The EIA said weekly United States crude production hit a record high per day last week of nearly 10.4 million barrels.

The U.S. Energy Informational Administration released its short-term forecast Tuesday, forecasting Brent spot prices will average about $62 barrel in 2018 and 2019 compared with an average of $54 per barrel in 2017.

In a monthly report last week, the EIA said USA oil output rose to 10.057 million bpd in November, a revision from earlier estimates, the EIA said.

Oil prices steadied today, supported by healthy demand, after falling the previous day under pressure from record USA crude production and rising inventories.

Oil prices were broadly steady on Thursday but still set to slip over the week for the second time in a row against a backdrop of rising USA crude production and an increase in inventories.

West Texas Intermediate (WTI) crude futures fell $US1.81 to $US60.79 a barrel, a 2.9 per cent loss, in afternoon trade. The report's out a day after the S&P 500 futures dropped 1 percent on the news that President Trump's advisor Gary Cohn had handed in his resignation - a move seen widely as fueling further worry about a possible global trade war if the United States approves Trump's proposal for a 25-percent import tariff on steel and a 10-percent levy on aluminum.
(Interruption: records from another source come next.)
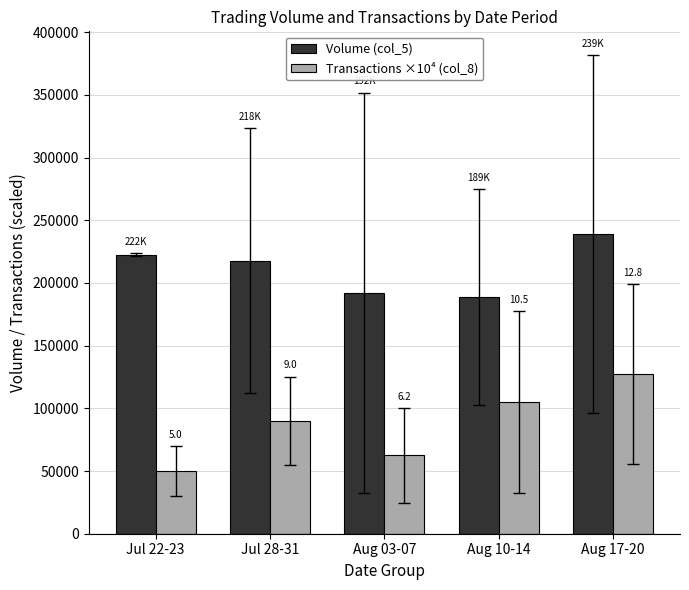

List the series in order of their peak value, lowest first.

Transactions ×10⁴ (col_8), Volume (col_5)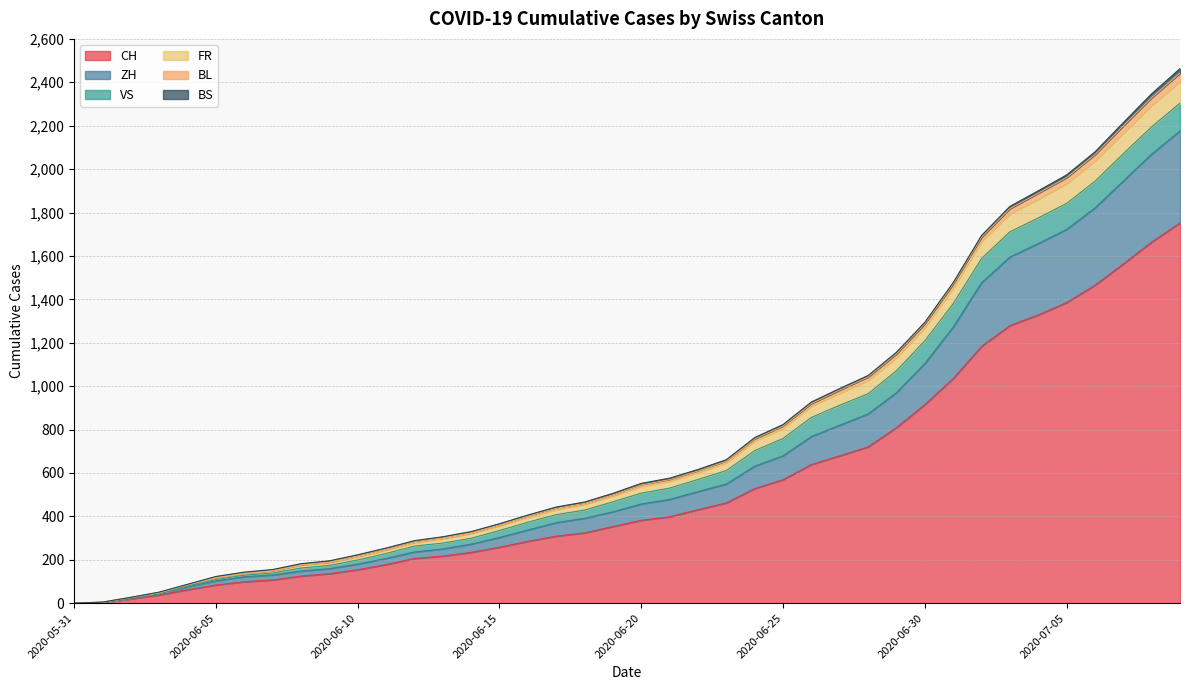

Does the chart have visible grid lines?

Yes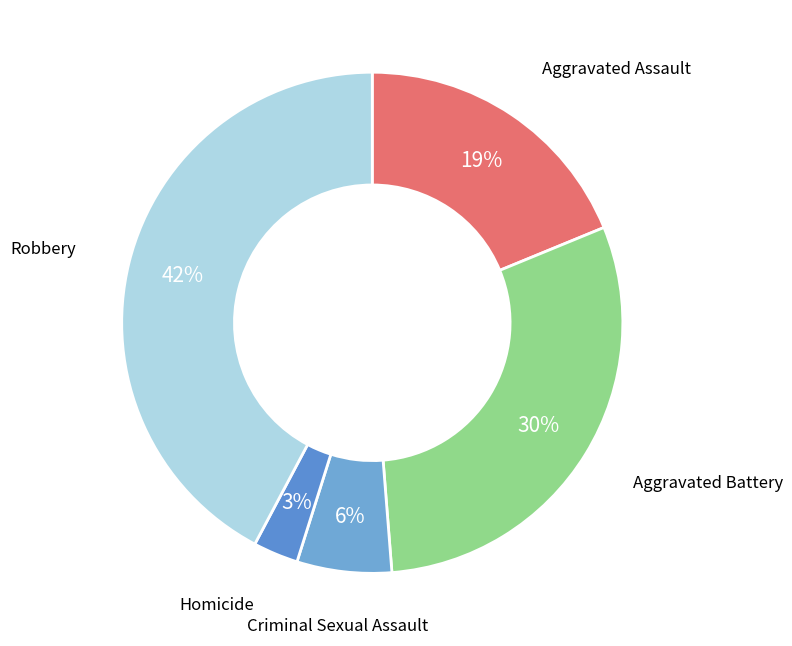

Does any single category account for the majority?

No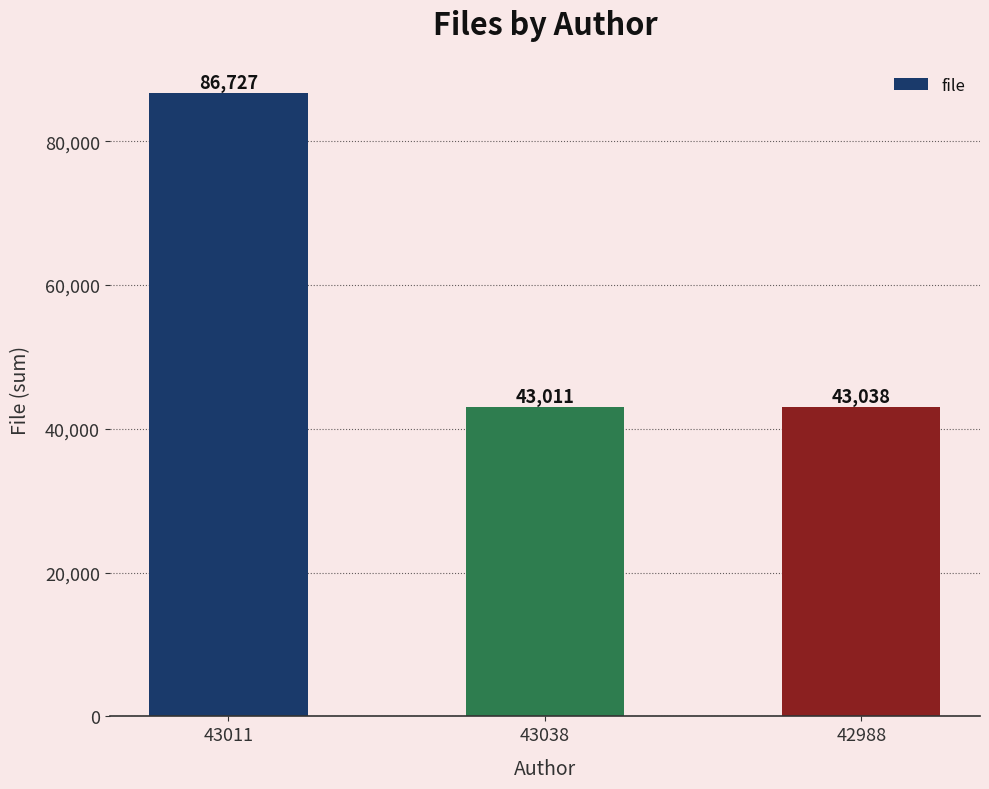

What is the maximum value shown in the chart?

86727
Brent crude futures were at US$64.36 per barrel at 0758 GMT, up 2 cents, or 0.03 per cent, from their previous close.

The prospect of the Organization of the Petroleum Exporting Countries and non-member producers, including Russian Federation, maintaining crude output cuts in the face of a boom in USA shale production helped lift Brent back above $65 a barrel this week.

Major powers, including the European Union and China, have said such tariffs could lead to retaliatory action and trigger a global trade war. Last week's API report showed a build in gasoline inventories of 1.914 million barrels. Traders are responding to White House comments saying Canada and Mexico, and possibly other countries, may be exempted from planned USA import tariffs on steel and aluminum.

The spread between the two benchmarks blew out to $7.07 a barrel in late September in the aftermath of Hurricane Harvey, which knocked out refineries along the U.S. Gulf Coast, cutting demand for WTI crudes.

Nevertheless, the US stands to dominate global oil markets for years to come, satisfying 80 percent of global demand growth to 2020, the International Energy Agency said Monday.